Three women, one engaged, one married, and one a mistress, are chatting about their relationships and decide to amaze their men. That night all three will wear a leather bodice, stilettos and mask over their eyes. 

After a few days they meet again. 

The engaged girlfriend said: "The other night, when my boyfriend came back home, he found me in the leather bodice, 4-inch stilettos and mask. He said, 'You are the woman of my life, I love you'... then we made love all night long." 

The mistress stated: "Oh yes! The other night we met in the office. I was wearing the leather bodice, mega stilettos, mask over my eyes and a raincoat. When I opened the raincoat, he didn't say a word. We just had wild sex all night." 

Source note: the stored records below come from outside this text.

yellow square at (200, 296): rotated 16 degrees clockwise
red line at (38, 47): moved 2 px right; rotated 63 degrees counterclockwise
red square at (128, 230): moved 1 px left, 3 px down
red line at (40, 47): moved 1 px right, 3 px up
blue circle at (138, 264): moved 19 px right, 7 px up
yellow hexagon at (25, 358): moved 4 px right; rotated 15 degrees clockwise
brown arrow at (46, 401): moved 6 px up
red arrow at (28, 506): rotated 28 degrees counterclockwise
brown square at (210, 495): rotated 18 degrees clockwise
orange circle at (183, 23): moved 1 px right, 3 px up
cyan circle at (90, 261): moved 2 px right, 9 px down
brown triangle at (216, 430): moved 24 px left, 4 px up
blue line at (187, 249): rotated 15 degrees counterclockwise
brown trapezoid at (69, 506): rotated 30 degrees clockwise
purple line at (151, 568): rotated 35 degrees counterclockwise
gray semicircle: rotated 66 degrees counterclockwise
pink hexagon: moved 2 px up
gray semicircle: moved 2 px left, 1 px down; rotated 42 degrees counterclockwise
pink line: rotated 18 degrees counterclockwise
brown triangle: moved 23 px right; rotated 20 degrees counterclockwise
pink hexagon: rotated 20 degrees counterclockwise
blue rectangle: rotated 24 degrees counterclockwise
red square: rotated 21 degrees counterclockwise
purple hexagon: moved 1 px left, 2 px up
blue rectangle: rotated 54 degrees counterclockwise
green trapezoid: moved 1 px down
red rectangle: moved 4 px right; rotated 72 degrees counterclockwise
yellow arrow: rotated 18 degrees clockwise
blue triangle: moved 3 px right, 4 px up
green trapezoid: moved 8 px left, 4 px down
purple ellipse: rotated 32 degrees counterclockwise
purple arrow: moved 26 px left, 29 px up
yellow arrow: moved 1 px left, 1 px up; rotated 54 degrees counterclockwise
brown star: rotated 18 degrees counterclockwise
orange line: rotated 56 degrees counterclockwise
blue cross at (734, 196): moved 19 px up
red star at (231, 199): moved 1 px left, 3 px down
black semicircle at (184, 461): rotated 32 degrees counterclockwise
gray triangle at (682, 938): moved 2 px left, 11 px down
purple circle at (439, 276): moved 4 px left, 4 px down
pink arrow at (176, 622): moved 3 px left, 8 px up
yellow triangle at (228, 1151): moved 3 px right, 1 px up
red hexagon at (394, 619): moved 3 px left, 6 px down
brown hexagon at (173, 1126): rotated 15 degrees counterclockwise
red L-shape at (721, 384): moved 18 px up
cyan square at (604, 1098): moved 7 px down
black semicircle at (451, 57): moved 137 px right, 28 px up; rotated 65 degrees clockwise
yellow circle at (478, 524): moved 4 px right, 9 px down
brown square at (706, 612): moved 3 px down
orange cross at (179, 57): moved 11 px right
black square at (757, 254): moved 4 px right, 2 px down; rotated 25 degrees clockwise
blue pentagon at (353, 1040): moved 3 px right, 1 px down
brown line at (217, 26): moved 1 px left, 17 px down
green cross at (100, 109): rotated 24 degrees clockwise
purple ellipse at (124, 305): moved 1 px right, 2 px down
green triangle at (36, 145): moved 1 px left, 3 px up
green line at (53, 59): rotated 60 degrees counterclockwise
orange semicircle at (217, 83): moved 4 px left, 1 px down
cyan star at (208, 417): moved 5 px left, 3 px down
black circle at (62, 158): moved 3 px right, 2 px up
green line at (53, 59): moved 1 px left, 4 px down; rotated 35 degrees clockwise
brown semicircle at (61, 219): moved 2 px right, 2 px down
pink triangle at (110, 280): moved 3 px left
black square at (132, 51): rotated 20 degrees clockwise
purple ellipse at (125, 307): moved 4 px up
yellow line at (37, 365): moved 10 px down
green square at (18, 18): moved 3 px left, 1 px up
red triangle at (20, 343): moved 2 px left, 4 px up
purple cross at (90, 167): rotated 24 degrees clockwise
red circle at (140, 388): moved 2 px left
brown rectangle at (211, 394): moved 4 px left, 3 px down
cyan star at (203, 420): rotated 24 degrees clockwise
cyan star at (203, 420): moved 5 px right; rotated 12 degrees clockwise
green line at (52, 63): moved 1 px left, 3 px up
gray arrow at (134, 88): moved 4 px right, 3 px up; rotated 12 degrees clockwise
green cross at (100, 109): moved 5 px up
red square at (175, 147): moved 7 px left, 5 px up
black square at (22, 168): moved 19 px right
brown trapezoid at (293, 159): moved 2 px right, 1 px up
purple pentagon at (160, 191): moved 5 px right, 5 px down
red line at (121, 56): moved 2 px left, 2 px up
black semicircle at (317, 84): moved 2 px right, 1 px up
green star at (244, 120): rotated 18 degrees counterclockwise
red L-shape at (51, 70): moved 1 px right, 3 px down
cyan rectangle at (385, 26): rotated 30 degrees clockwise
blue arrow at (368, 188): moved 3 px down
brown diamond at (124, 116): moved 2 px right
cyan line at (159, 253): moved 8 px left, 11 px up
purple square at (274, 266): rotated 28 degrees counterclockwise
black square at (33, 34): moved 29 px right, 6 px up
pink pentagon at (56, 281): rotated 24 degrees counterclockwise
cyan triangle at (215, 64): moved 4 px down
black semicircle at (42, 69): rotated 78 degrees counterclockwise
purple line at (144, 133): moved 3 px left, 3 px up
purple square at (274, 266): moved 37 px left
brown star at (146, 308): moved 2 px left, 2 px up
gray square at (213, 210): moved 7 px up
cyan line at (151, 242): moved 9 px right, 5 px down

The married one then said: "The other night I sent the kids to stay at my mother's for the night, I got myself ready, leather bodice, super stilettos and mask over my eyes. My husband came in from work, grabbed the TV controller and a beer, and said, 'Hey Batman, what's for dinner?'"


----------



## Nick (Apr 23, 2002)

:lol:


----------



## curt8403 (Dec 27, 2007)

Sad, but probably true perhaps of all the people abt 75% (men) take their partner for granted. abt 12 % (women) also take their partner for granted. the remainder probably have all the fun.


----------



## smiddy (Apr 5, 2006)

Awesome!


----------



## Draconis (Mar 16, 2007)

I don't know, if I saw the wife dressed like that I would wonder what I did (and run the other way).


----------



## TheGreatLogan (May 25, 2008)

jajajajajaaja... not me, i will have sex and then run jajajajajajajja


----------



## Nick (Apr 23, 2002)

TheGreatLogan said:


> jajajajajaaja... not me, i will have sex and then run jajajajajajajja


Holy Crapola, Batman, put it away,,,you're (not your) way too predictable! :lol:


----------



## curt8403 (Dec 27, 2007)

Nick said:


> Holy Crapola, Batman, put it away,,,you're (not your) way too predictable! :lol:


+1


----------



## fluffybear (Jun 19, 2004)

Draconis said:


> I don't know, if I saw the wife dressed like that I would wonder what I did (and run the other way).


Those of you who have already heard stories about my wife know that outfit sounds about standard for her!!


----------



## DCSholtis (Aug 7, 2002)

fluffybear said:


> Those of you who have already heard stories about my wife know that outfit sounds about standard for her!!


:goodjob: :allthumbs


----------



## Dad61 (Sep 26, 2008)

:icon_bb: :icon_bb:


----------